Julga-se diferente do “monstro” de Barcelos?
31-03-2017 - 07:18

Adelino Briote não é um monstro luciférico, é um homem tal e qual como o meu caro leitor, tal e qual como eu.

Caro leitor, estou certo de que já rotulou o assassino de Barcelos, Adelino Briote, com a palavra “monstro”. É uma atitude compreensível.

É mais fácil criar um cordão sanitário entre si e um homem que degola quatro pessoas como se estivesse a degolar quatro cordeiros. É mais confortável pensar que Adelino não partilha consigo a mesma humanidade, é mais cómodo pensar que ele é feito de outra massa, é mais conveniente assumir que ele é feito a partir de um barro luciférico, qual argila diabólica moldada e cozida nos confins dos infernos. É mais cómodo, mas também é mais errado.

Adelino Briote não é um monstro luciférico, é um homem tal e qual como o meu caro leitor, tal e qual como eu. Nós, eu, você e ele, partilhamos o mesmo pecado original; o mal que ele praticou não está fora do nosso alcance. Sim, nós criámos algo que Briote não tem: mecanismos morais e religiosos que nos elevam acima do pecado original, mas, seja como for, partilhamos com ele a mesma condição de seres caídos. Quando dizem que “Adelino Briote é desumano”, o meu caro leitor e a maioria das pessoas partem do pressuposto de que “ser humano” é o mesmo que “ser bom por natureza”. Onde é que foram buscar essa ideia? Embora tenham um som parecido, “humanidade” e “bondade” não são sinónimos. A humanidade não está separada do mal.

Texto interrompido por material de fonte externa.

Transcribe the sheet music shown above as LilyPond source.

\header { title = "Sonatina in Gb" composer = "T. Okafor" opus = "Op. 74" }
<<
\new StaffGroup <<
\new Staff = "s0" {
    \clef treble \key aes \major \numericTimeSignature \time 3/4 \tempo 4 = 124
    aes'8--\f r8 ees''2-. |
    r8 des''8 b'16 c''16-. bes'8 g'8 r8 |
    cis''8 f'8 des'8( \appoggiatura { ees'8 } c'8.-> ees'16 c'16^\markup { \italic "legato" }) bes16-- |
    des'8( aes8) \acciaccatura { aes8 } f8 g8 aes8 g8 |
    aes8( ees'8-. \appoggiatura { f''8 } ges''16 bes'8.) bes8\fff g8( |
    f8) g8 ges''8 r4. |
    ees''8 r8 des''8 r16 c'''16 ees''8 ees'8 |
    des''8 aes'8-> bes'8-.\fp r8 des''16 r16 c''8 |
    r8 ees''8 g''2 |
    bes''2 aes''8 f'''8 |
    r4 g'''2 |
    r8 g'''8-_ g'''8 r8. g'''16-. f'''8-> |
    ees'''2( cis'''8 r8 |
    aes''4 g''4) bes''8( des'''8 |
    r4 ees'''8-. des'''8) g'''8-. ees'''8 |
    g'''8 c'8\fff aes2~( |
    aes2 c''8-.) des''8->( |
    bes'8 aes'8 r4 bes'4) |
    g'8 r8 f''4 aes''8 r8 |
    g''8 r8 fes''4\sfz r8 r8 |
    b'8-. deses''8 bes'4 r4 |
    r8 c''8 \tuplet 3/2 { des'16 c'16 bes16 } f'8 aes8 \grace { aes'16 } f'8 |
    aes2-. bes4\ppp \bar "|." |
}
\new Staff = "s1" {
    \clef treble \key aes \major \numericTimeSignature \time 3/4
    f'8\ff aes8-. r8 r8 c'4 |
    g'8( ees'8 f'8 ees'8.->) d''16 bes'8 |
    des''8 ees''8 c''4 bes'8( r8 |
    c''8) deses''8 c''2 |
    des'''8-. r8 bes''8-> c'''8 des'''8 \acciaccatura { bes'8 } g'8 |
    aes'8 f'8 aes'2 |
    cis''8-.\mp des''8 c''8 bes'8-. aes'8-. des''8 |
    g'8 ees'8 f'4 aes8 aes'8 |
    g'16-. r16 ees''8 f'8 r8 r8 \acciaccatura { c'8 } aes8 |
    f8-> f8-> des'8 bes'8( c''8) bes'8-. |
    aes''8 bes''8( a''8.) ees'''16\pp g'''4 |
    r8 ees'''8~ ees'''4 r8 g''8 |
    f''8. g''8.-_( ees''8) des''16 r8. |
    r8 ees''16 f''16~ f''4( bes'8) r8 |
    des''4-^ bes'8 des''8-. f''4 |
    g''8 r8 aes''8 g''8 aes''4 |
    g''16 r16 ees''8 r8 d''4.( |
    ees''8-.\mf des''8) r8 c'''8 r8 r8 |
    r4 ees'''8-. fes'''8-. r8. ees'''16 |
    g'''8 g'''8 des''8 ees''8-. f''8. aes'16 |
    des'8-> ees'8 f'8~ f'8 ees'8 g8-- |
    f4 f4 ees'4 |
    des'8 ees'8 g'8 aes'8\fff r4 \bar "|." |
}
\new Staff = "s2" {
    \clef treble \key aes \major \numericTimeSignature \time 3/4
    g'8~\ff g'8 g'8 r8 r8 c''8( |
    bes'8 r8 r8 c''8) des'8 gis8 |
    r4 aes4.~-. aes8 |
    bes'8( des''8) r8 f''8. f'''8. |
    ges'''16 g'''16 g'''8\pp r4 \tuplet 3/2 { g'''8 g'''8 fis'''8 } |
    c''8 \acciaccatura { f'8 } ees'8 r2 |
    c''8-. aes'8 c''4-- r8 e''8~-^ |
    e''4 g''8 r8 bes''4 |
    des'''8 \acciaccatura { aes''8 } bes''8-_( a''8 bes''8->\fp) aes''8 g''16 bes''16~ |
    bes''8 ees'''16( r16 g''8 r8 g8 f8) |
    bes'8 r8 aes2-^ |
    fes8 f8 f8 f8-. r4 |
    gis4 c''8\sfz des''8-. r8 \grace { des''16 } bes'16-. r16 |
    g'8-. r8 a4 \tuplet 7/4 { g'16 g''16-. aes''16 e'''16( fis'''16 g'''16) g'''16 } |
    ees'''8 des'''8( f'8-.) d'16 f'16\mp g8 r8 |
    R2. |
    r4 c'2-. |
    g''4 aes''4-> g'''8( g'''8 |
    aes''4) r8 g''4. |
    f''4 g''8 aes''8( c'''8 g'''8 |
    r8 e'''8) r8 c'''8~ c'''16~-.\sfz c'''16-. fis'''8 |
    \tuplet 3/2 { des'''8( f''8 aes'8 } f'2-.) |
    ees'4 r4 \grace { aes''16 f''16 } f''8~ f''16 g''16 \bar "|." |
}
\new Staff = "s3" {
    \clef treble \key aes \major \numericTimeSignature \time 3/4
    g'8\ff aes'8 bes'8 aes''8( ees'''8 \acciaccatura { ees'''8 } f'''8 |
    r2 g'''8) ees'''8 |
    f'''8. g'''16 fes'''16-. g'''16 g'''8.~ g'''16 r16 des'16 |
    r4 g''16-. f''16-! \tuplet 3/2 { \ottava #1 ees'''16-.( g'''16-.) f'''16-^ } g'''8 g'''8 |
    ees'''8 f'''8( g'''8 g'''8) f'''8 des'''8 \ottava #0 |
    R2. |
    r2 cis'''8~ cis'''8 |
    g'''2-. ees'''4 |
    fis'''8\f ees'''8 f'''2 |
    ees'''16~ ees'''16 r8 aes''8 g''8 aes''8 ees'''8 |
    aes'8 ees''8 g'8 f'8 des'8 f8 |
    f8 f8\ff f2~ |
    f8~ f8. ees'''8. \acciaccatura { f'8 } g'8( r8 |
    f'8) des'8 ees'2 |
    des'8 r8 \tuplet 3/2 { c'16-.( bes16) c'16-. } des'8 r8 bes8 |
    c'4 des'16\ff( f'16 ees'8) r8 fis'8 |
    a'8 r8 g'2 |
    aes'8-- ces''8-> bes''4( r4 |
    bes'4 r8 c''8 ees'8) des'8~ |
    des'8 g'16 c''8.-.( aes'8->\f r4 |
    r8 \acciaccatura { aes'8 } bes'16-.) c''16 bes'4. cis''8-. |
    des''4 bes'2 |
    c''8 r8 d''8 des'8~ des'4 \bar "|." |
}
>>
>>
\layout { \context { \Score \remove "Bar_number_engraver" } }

Já sei qual vai ser a sua contra-resposta: se ele não é malévolo, então só pode ser louco; se ele não representa um mal separado da nossa humanidade, então está separado da humanidade por um erro técnico, isto é, por uma doença mental. Lamento, mas o meu caro está de novo equivocado. Adelino Briote não tem uma doença mental incapacitante. Ele não é inimputável.

O homem de Barcelos cometeu aquele crime em consciência. O seu livre arbítrio não estava desligado, estava ligado, ele escolheu matar. Aliás, é esta a natureza do pecado: é uma escolha. Já não se lembra das “Confissões” de Santo Agostinho? Agostinho diz-nos ali que o pecado sabe bem; quando era novo, Agostinho roubava não por necessidade, mas por prazer; tinha gosto quando percebia que a sua inteligência o transformava num ser autónomo em relação à lei e à moral, isto é, tinha gosto em ficar impune.

Adelino Briote matou porque quis, não para ficar impune, mas para provar o sabor da vingança. O mal, meu caro, é uma escolha consciente, não é um acaso provocado por alguém inconsciente.

Briote não é um monstro, é apenas um homem que atingiu o ponto sem retorno. A profundidade deste ponto de ruptura varia de homem para homem, mas todos o têm dentro de si. Não, não estou a perdoar Briote. Estou apenas a recordar um ponto: a diferença entre Briote e o meu caro amigo não é de natureza, é de grau. Portanto, acautele-se, não separe a sua humanidade do mal, perceba que as pessoas que se julgam acima do pecado original são também as pessoas que estão mais próximas desta estirpe de mal. As pessoas que gritam “monstro” à passagem de Adelino Briote são aquelas que, sem o saberem, estão mais próximas do ponto sem retorno. Julgam que Briote é um retrato de Lúcifer, quando na verdade é um espelho.